WEB用語辞典-UDP(User Datagram Protocol)

WEB用語辞典-UDP(User Datagram Protocol)

UDP(User Datagram Protocol)は、インターネットやネットワーク上でデータを高速に送受信するための通信プロトコルです。TCP/IPの通信プロトコル群の一つであり、TCPと同じくIPの上で動作しますが、通信の仕組みや特徴は大きく異なります。TCPがデータを確実に届けることを重視しているのに対し、UDPは通信速度やリアルタイム性を優先する設計になっています。

UDPでは、送信したデータが相手に確実に届いたかどうかの確認や、途中で失われたデータの再送信、データの並び順を保証する仕組みはありません。そのため、通信の信頼性はTCPより劣りますが、その分、通信処理が非常に軽く、高速にデータをやり取りできます。多少データが欠落しても問題になりにくい用途では、この特徴が大きなメリットとなります。

UDPは、リアルタイム性が求められるサービスで広く利用されています。例えば、オンラインゲーム、インターネット電話(IP電話)、ビデオ会議、ライブ配信、動画や音声のストリーミング配信などでは、わずかな遅延でも利用者の快適さに影響します。そのため、多少のデータ欠落よりも素早く情報を届けることを優先し、UDPが採用されるケースが多くあります。また、DNS(ドメイン名をIPアドレスへ変換する仕組み)の問い合わせなど、短時間で小さなデータをやり取りする通信にも利用されています。

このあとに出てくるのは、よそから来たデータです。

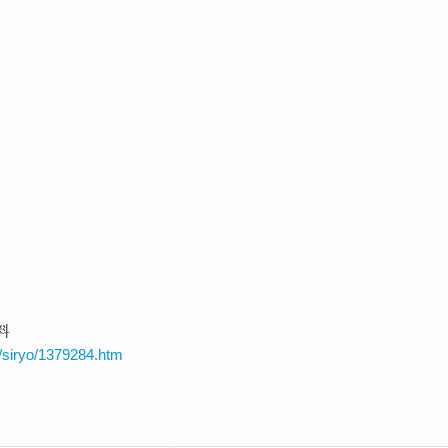
料
/siryo/1379284.htm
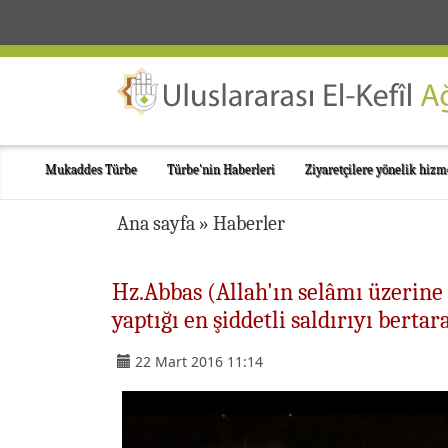
Mukaddes Türbe
Türbe'nin Haberleri
Ziyaretçilere yönelik hizm
Ana sayfa
»
Haberler
Hz.Abbas (Allah'ın selâmı üzerine
yaptığı en şiddetli saldırıyı bertara
22 Mart 2016 11:14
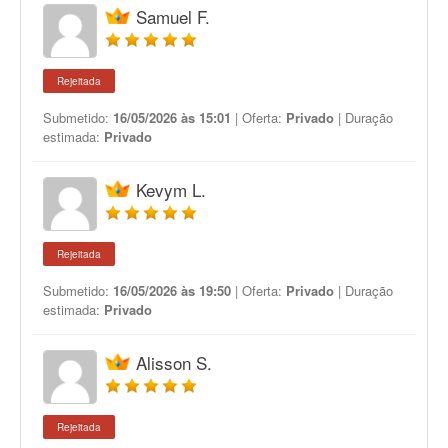
Samuel F.
Rejeitada
Submetido:
16/05/2026 às 15:01
| Oferta:
Privado
| Duração
estimada:
Privado
Kevym L.
Rejeitada
Submetido:
16/05/2026 às 19:50
| Oferta:
Privado
| Duração
estimada:
Privado
Alisson S.
Rejeitada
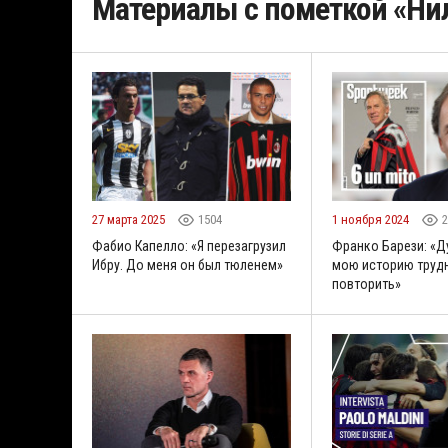
Материалы с пометкой «Нил
27 марта 2025
1504
1 ноября 2024
2
Фабио Капелло: «Я перезагрузил
Франко Барези: «Д
Ибру. До меня он был тюленем»
мою историю труд
повторить»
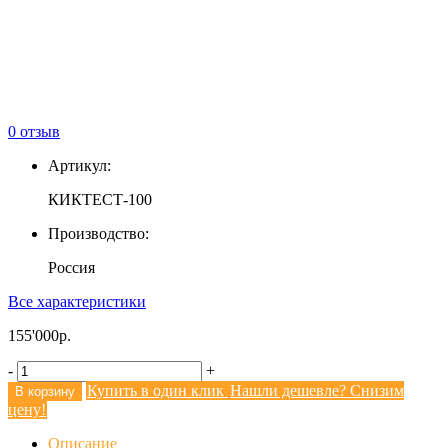
0
отзыв
Артикул:
КИКТЕСТ-100
Производство:
Россия
Все характеристики
155'000
-
+
Купить в один клик
Нашли дешевле? Снизим
В корзину
цену!
Описание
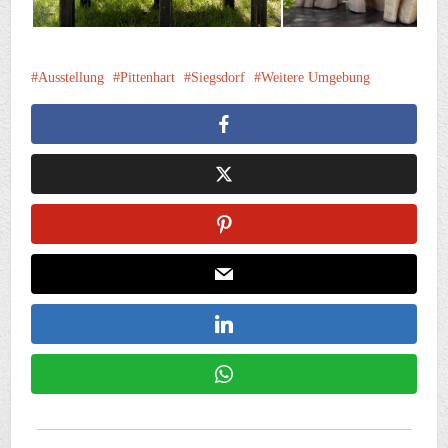
Ausstellung
Pittenhart
Siegsdorf
Weitere Umgebung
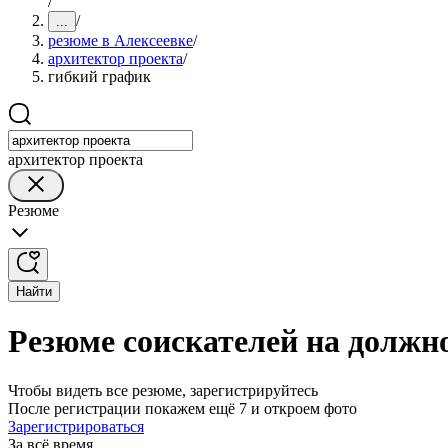
/
/
...
резюме в Алексеевке
/
архитектор проекта
/
гибкий график
архитектор проекта
Резюме
Найти
Резюме соискателей на должн
Чтобы видеть все резюме, зарегистрируйтесь
После регистрации покажем ещё 7 и откроем фото
Зарегистрироваться
За всё время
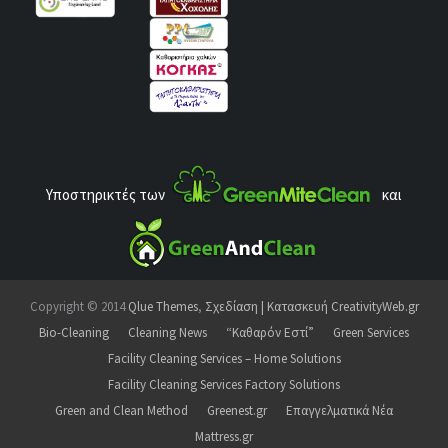
Υποστηρικτές των
και
Copyright © 2014
Qlue Themes
,
Σχεδίαση | Κατασκευή CreativityWeb.gr
Bio-Cleaning
Cleaning News
“Καθαρόν Εστί”
Green Services
Facility Cleaning Services – Home Solutions
Facility Cleaning Services Factory Solutions
Green and Clean Method
Greenest.gr
Επαγγελματικά Νέα
Mattress.gr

一方で、WEBサイトの閲覧やファイルのダウンロード、電子メールの送受信など、データが欠けると困る通信にはTCPが利用されます。つまり、TCPとUDPは優劣があるわけではなく、用途に応じて使い分けられているのです。近年では、HTTPSの高速化を目的としたHTTP/3でもUDPが採用されており、WEB技術の分野でも重要性が高まっています。

UDPは、高速性とリアルタイム性を重視した通信を実現するための基本技術です。TCPとの違いを理解することで、インターネット通信の仕組みや、さまざまなネットワークサービスがどのように動作しているのかをより深く理解できるようになるでしょう。